- Born: Marcela María Delorenzi 15 September 1965 (age 60) Buenos Aires, Argentina
- Education: Instituto Superior de Enseñanza Radiofónica
- Occupations: Presenter, writer

= Daisy May Queen =

Argentine radio host, television presenter and writer

Marcela María Delorenzi (born 15 September 1965), better known by her stage name Daisy May Queen, is an Argentine radio host, television presenter (from 1990 to 2012), and writer. After converting to Hinduism, she left her career in Argentina and currently resides in the city of Rishikesh, India.

==Biography==
In late 1989, Daisy May Queen entered the Instituto Superior de Enseñanza Radiofónica (ISER) as an announcer, along with María Muñoz, Gabriela Radice, Karin Cohen, Elba Guerrero, Adrián Noriega, and Mariel Di Lenarda, among others. Her first job related to her profession was as a karaoke host. She currently holds a qualification as a national speaker.

She began her broadcasting career on Radio Continental, with Rolando Hanglin and Luisa Delfino.

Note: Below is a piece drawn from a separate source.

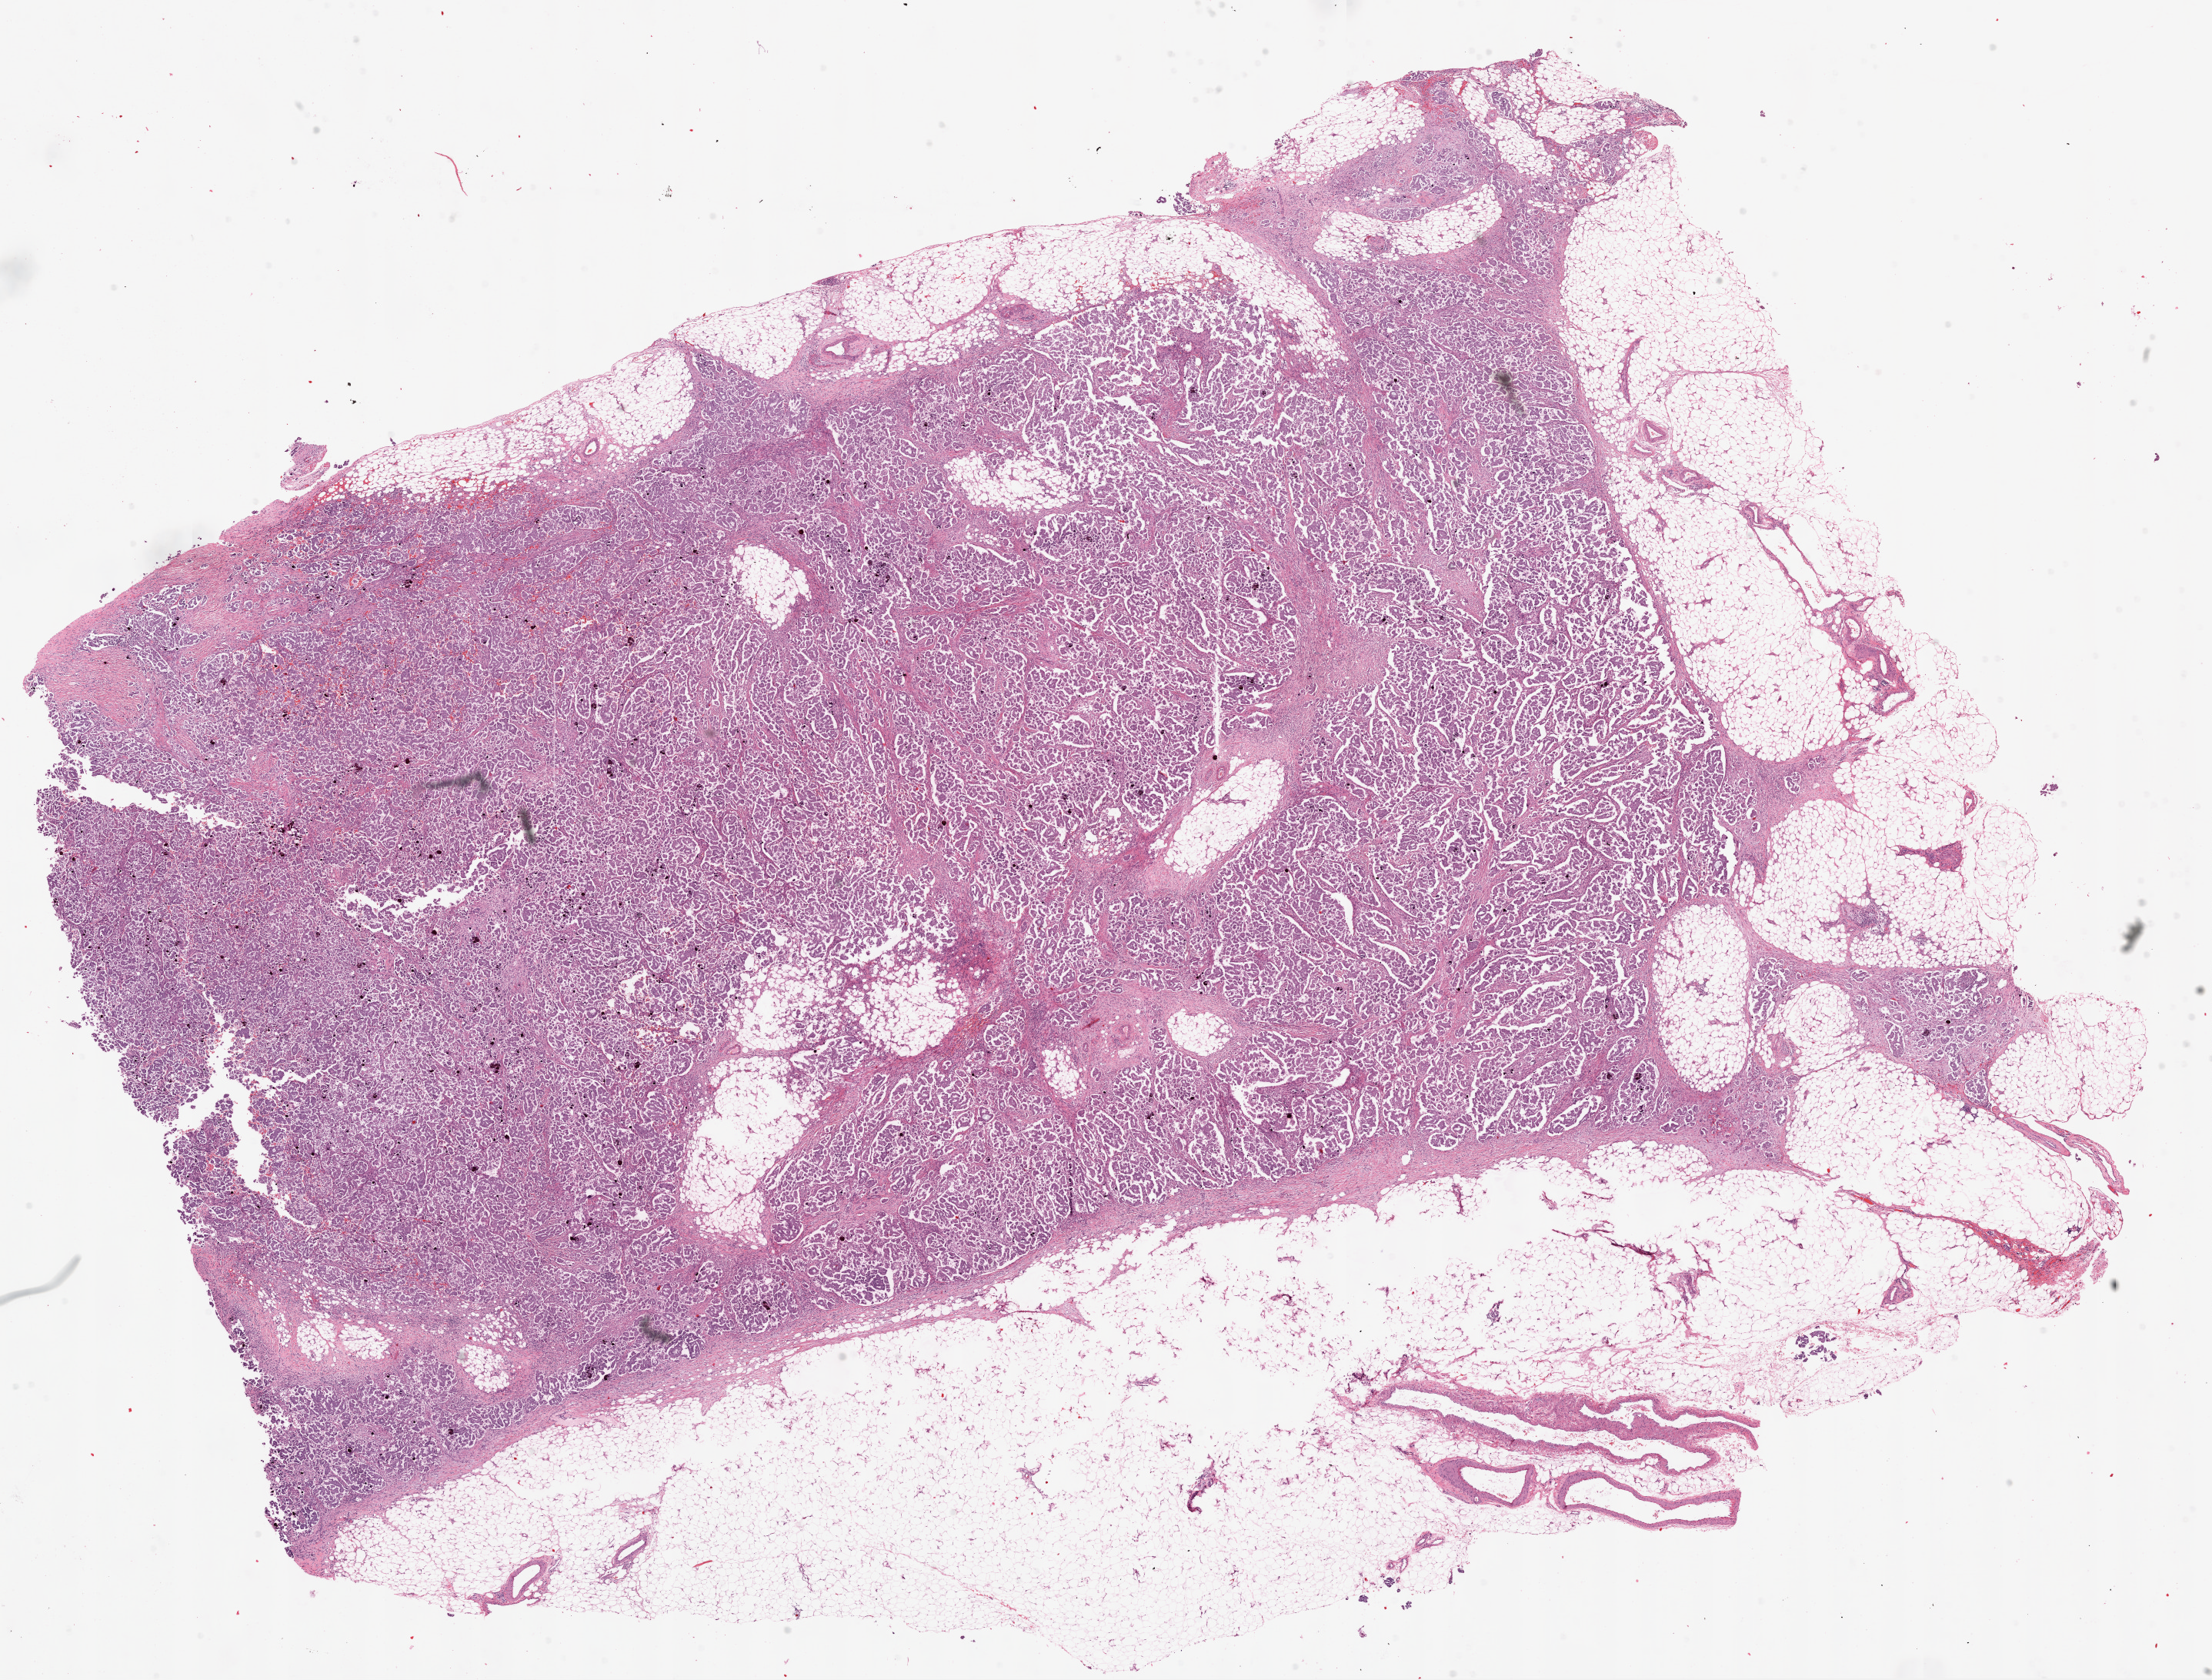
Digitized H&E tissue section (whole slide), low-resolution overview of the scanned area, about 23.1 x 17.5 mm (slide scanned at 20x); frozen section from the top of the tissue portion; primary tumour sample from the ovary. Female patient; age at initial diagnosis 26 years. Histologic grade: G1 (well differentiated). Pathologist review of this section (percent, as recorded): tumour cells 82%, tumour nuclei 80%, normal cells 20%, stromal cells 8%, necrosis 0%.
Laterality: bilateral. Pathologic diagnosis: Serous cystadenocarcinoma, NOS. FIGO stage: IIIC.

Later, she also worked with Adolfo Castelo when Hanglin decided to move his program to Radio El Mundo, in what was the first version of RH Positivo.

In 1992 she worked for Juan Alberto Badía in the summer season of Pinamar. It was there that Jorge Rodriguez, artistic director of FM Hit, called her to join the station, taking charge of the program Ranking Los 40 principales. She was one of the main voices of that station until 2005.

In 2006 she was the host of the special program Daisy May Queen, a series of exclusive intimate and acoustic interviews broadcast by Channel 9, featuring artists such as Axel, Chayanne, The Rasmus, Cristian Castro, Robbie Williams, Kudai, and Coti Sorokin.

May Queen was nominated on several occasions for Martín Fierro Awards as best host, best announcer, and best radio program. She was the host of two television programs: Reina de Corazones and La Casa del Pop, both for the cable network Quiero música en mi idioma. On that same channel, she was a juror of the reality show La Estrella Pop, together with Leo García. She also participated as a juror on Operación Triunfo seasons 1, 2, and 4 on Telefe.

In 2008 she began to host the nighttime radio program Curiosa Noche on Vale 97.5. In 2011 she released her book Pecados Espirituales, from Editorial Vergara, where she relates firsthand personal experiences, anecdotes, short stories, travel memories, and readings that she took to heart.

After several years of spiritual transformation, in 2012 she decided to give up her work in Argentina and settle in India. That December, she did not renew her contract with Vale 97.5 and departed for the city of Rishikesh, located at the foot of the Himalayas and known as the "world capital of yoga".

==Stage name==
She took her stage name in honor of Brian May, guitarist of the successful British band Queen, of which she is a fan. In 1985, while attending the Rock in Rio music festival, she managed to get in touch with the members of the band and gave Brian May a charango. It was from that moment that she took his last name as her own, to which she would later add the Queen, so that there would be no doubt about the name.